Every time I share a knitting project I’m asked by you, my lovely readers, ‘how can I teach myself or knit’ or you say ‘I wish I could knit’. So I’m sharing 3 of my all time fave knitting books that have helped me (and Keira) and which live in my craft room. And these are the books that I will never get rid of. They are still handy to me now if I have a new technique or I don’t understand an acronym. SSK, SKPO, YF, KFB, M1? Do you speak my language?
Now first up is the very first knitting book I ever purchased and used. It’s a good one and I often recommend it to beginners who don’t know where to start. It’s called Baby knits for beginners by Debbie Bliss. It covers the basics with clear pictures and then has a range of patterns that are suitable for beginners right through to more experienced knitters who are looking for a classic pattern. In fact one of my favourite cardigans, the raglan cardigan with fully fashioned shaping , is in here and it’s such a great knit for a new baby or toddler.

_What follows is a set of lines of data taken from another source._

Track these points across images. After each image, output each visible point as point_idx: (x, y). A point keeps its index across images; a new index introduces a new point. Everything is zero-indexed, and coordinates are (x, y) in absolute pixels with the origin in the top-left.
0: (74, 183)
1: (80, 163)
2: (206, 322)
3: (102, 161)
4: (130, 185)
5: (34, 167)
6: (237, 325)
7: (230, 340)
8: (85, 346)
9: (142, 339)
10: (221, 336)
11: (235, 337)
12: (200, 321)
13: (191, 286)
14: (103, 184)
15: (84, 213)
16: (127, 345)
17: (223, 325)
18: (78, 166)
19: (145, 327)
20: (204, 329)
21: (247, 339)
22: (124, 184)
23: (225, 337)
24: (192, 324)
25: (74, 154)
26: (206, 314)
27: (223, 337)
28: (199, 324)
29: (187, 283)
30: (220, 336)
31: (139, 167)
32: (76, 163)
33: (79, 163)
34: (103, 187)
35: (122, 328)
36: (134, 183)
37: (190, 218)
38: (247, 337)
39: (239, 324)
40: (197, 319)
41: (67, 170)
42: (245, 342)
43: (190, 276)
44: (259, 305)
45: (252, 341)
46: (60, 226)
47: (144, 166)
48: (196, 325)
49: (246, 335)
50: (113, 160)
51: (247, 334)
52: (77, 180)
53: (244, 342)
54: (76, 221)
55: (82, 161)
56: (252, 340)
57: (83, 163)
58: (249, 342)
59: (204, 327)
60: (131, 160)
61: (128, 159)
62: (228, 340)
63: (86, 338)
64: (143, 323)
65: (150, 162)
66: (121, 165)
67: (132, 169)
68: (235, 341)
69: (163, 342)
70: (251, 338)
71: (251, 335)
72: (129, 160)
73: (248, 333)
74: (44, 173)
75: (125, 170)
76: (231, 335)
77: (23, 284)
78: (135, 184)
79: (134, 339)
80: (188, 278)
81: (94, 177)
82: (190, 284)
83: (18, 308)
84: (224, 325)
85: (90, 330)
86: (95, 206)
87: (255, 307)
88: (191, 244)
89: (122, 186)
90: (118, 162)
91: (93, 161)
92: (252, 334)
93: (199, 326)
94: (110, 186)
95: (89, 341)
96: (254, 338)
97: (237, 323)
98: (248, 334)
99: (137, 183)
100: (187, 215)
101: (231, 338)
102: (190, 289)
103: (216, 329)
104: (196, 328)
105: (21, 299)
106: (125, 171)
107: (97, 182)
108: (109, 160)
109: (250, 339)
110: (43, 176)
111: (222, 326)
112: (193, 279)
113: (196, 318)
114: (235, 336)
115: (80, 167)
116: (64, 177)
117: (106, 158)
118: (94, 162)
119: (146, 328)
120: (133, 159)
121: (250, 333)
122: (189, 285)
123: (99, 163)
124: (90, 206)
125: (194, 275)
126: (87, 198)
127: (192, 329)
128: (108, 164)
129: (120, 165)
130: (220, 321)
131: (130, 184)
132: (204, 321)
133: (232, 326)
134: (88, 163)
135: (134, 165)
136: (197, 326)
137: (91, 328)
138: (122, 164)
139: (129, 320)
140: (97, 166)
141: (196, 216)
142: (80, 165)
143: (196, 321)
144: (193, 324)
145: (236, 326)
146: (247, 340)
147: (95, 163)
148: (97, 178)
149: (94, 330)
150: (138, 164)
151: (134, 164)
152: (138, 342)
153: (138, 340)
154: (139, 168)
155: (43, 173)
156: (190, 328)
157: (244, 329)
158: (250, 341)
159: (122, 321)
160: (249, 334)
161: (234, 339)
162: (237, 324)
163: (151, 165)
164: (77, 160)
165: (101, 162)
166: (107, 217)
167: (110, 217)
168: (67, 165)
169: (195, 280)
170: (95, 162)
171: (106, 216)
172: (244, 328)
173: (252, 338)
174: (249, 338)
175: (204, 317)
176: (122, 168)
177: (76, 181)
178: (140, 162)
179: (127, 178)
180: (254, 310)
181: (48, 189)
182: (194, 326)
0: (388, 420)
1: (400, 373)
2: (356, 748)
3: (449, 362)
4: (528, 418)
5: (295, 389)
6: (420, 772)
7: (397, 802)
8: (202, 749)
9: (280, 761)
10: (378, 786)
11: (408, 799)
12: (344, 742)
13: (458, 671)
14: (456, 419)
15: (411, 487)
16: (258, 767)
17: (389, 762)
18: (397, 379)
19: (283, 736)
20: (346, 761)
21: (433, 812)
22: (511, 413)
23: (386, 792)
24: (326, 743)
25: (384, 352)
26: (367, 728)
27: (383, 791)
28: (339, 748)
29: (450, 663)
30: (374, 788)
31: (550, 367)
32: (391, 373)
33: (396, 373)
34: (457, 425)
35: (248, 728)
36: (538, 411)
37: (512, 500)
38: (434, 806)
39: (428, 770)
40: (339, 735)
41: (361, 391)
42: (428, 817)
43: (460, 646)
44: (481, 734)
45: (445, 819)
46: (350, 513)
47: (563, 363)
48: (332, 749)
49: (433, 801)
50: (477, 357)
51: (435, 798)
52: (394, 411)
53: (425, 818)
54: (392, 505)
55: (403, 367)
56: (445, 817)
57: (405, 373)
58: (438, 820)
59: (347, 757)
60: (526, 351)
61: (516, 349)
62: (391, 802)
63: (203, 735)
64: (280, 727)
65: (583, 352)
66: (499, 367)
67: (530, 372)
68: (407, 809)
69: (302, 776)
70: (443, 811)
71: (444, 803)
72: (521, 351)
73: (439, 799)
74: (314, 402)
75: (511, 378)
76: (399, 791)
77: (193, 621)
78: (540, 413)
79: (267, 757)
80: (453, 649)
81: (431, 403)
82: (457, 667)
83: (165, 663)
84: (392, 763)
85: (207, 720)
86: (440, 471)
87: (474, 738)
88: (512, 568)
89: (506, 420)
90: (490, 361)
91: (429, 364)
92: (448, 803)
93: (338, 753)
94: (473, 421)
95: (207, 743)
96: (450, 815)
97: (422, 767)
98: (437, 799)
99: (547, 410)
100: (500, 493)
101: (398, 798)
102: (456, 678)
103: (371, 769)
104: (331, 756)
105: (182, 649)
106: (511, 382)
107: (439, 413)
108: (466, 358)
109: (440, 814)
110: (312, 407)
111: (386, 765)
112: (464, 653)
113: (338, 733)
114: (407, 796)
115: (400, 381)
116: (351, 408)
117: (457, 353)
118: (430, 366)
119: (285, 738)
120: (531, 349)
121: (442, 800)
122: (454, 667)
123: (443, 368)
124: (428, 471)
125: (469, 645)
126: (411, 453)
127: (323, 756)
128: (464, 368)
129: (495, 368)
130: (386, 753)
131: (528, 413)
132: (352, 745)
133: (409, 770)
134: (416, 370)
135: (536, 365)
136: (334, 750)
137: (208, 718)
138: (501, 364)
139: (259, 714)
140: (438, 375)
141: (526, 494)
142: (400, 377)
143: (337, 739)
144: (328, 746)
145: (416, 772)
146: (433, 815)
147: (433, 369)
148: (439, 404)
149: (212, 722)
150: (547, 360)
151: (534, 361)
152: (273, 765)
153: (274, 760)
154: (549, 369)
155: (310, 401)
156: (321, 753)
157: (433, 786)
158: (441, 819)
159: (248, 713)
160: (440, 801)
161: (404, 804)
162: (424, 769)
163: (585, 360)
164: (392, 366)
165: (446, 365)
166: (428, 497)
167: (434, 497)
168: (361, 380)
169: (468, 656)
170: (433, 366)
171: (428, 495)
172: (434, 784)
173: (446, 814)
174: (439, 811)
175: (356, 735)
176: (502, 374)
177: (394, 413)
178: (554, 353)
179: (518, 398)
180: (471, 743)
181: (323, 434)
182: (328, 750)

The patterns are also great if you’re wanting to move on from scarfs and squares but simple enough to follow that you won’t be lost or stuck with half a knitting project that you can’t finish because it’s too hard.
Next up is a golden oldie that I picked up at Vinnies for $5. Love a good buy like this one. There are a few variations and different editions of this book but you can pick these up at op shops, 2nd hand bookstores, eBay, Gumtree and wherever you buy your 2nd hand books.
It covers everything, is super easy to read and suits all levels. There are pages and pages of different stitches and it’s a great reference book. And no matter what level of knitter or crafter that you are, everyone needs a good reference book. Definitely a winner this one.
And last up is a new book for our craft library that I’d wanted for a few years now. And I picked up this book as soon as Keira told me she really wanted to learn how to knit. It is full of photos and little rhymes to help little people learn to knit and it is written for children in easy to understand language.
We’ve been sitting down together doing the stitches and when Keira gets stuck she can look at the photo or revisit the rhyme and see where she might have gone wrong.
I also love the few pages on correcting your mistakes. So important for any knitter. This book really is clear and I think is great for adults too but is really great for little ones and includes cute projects for them to make.
And a last little tip, before I buy a knitting book I pop over to Ravelry, select patterns, put in the title of the book and you should be able to see what people have made and sometimes all of the projects in the book. It’s a great way to see if a book is worth purchasing.
Now, have I missed one? Do you have a favourite knitting book for beginners that you want to share?